=== PROVIDED RECORDS ===
==========

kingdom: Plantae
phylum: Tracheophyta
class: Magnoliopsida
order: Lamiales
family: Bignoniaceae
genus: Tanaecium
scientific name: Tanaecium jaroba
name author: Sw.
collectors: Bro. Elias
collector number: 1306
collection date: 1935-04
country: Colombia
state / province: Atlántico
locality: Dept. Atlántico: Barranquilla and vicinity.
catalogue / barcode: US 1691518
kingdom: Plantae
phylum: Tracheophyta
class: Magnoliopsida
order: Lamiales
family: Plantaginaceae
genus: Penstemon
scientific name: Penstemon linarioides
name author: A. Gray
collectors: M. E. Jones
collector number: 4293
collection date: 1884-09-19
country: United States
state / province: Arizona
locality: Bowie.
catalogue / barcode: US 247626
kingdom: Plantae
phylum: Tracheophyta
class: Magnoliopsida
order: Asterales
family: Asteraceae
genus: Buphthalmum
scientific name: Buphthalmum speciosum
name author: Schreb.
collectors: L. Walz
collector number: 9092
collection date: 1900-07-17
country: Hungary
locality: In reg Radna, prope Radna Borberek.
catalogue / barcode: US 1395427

==========

=== WHAT TO WORK ON ===
Could you convert the lines, starting with the one containing "collector number: 4293" and going on through the final line, into a Markdown table with the columns Row and Line, numbering each row and leaving out any blank lines?

=== THE SOLUTION ===
| Row | Line |
|---|---|
| 1 | collector number: 4293 |
| 2 | collection date: 1884-09-19 |
| 3 | country: United States |
| 4 | state / province: Arizona |
| 5 | locality: Bowie. |
| 6 | catalogue / barcode: US 247626 |
| 7 | kingdom: Plantae |
| 8 | phylum: Tracheophyta |
| 9 | class: Magnoliopsida |
| 10 | order: Asterales |
| 11 | family: Asteraceae |
| 12 | genus: Buphthalmum |
| 13 | scientific name: Buphthalmum speciosum |
| 14 | name author: Schreb. |
| 15 | collectors: L. Walz |
| 16 | collector number: 9092 |
| 17 | collection date: 1900-07-17 |
| 18 | country: Hungary |
| 19 | locality: In reg Radna, prope Radna Borberek. |
| 20 | catalogue / barcode: US 1395427 |